Published: 12 Jun 2006
The heat is on
IT'S SUMMERTIME, and hot and sultry days are on the way. With little beads of perspiration dampening your forehead, the distorted image you see through the shimmering waves of heat isn't the surf lapping onshore. It's your primary storage array simmering in the heat of a data center that's about to cook a lot of expensive silicon.
Heat--and power consumption--isn't a new problem. Data centers have been caught up in the bigger, better, faster vs. hotter and hotter conundrum since the first floor was raised in a room meant for computers. But it's taken a turn for the worse as vendors pack more into smaller packages to deal with data center real estate costs.
Highly compact blade-server installations catch most of the blame for elevating heat levels, but storage systems are becoming ever more dense, too (see "The rise of the ultra-dense array," for Stephen Foskett's insights on the density issue). Storage systems are also the most mechanical devices in the data center, with disks spinning away at up to 15,000 rpm and their actuator assemblies skittering above the disk surfaces. Toss in highly mechanical tape libraries and you have a lot of heat-producing activity.
We have to live with these storage architectures for a long time, so an effective solution for heat and power problems is both an immediate and long-term concern. Cutting-edge solutions like solid-state storage have been on the drawing board for a while, but are years away from practicality. You could network a few hundred iPods and get a couple of really cool terabytes of storage, but not even Steven Jobs could sell that idea.
Texas Memory Systems sells a system that uses DDR RAM memory, but it's a specialized unit intended for extreme apps that's very expensive and still uses disks to back up the memory. It cuts power consumption and produces less heat, so it might be a harbinger of future storage systems.
Most storage vendors address the heat issue with traditional methods that attack the effects rather than the source of the problem. Hewlett-Packard (HP) touts its Modular Cooling System, a chilled water system that attaches to one of its racks. Pricing starts at approximately $30,000, and the system works only with a particular line of HP racks. Similar products are available from IBM ("Cool Blue") and Liebert-Egenera (CoolFrame).
Some newer storage technologies address heat production without having to attach additional air-cooling devices. With MAID technology--most prominently championed by Copan Systems in its Revolution 220T and 220TX virtual tape library products--rather than keep all of the disks in an array spinning at all times, only those disks that dish out or receive data spin. This reduces electrical power requirements and decreases the amount of heat produced.
Virtualization techniques let you use your installed storage more efficiently, which might allow you to consolidate storage and eliminate underused disks--thus taking some heat-producing devices out of the picture. And even if virtualization doesn't allow you to actually eliminate disks, it will likely help you forestall adding capacity, which would add to the data center heat load.
Computing companies are aware of the problem and many are actively pursuing solutions.
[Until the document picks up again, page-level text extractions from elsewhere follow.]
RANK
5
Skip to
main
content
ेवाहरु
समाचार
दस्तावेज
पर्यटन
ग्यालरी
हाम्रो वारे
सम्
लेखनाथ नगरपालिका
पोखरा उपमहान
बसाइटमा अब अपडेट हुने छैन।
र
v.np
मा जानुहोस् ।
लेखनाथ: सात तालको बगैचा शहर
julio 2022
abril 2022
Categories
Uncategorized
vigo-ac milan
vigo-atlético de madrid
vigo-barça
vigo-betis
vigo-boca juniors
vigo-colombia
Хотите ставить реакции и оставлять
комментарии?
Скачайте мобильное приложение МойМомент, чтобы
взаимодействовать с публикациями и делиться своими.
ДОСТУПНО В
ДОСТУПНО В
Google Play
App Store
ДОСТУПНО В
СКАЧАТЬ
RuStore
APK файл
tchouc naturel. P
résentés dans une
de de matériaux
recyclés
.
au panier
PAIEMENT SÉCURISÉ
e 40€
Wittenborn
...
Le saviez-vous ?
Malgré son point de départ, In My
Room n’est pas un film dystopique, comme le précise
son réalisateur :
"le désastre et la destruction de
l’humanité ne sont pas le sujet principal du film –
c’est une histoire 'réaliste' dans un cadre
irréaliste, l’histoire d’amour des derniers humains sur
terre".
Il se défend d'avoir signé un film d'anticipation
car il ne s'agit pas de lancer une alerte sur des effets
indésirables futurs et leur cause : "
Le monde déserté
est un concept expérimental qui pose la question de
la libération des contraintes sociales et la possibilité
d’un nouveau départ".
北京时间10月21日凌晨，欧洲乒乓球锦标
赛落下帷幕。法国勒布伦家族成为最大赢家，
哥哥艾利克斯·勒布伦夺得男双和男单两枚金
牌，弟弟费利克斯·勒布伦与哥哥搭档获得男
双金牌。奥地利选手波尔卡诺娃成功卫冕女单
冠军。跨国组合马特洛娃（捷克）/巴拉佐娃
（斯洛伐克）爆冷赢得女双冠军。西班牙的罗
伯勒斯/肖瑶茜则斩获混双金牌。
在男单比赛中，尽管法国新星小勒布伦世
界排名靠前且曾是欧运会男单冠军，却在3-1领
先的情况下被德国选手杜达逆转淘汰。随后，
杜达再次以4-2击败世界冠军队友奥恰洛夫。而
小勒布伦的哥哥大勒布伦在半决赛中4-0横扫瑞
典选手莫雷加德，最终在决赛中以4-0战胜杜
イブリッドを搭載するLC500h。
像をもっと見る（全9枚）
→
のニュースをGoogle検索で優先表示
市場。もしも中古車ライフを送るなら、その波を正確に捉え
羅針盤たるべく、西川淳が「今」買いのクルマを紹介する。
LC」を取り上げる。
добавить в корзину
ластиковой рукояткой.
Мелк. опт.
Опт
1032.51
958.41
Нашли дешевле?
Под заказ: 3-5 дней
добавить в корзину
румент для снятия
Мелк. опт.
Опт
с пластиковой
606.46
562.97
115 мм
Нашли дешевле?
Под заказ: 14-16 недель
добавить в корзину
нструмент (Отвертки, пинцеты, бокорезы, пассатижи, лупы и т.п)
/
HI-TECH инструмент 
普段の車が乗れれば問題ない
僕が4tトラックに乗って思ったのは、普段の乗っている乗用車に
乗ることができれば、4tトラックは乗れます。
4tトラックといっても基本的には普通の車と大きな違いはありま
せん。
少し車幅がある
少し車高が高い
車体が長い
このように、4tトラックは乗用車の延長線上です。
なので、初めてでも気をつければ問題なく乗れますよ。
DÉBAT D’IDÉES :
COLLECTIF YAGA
Dell, HP, IBM and Sun, among others, have formed The Green Grid, an industry group that plans to share best practices "to lower the overall consumption of power in datacenters around the globe."
The door is open for more innovation and while cooling is part of every product design, heat production needs to take a more prominent place in the process. The alternative is just too big a gamble for storage-dependent companies. If your storage systems get sizzled, not only is your company out of touch with its data, but VoIP and other messaging systems could go down, cutting off communications with the outside world.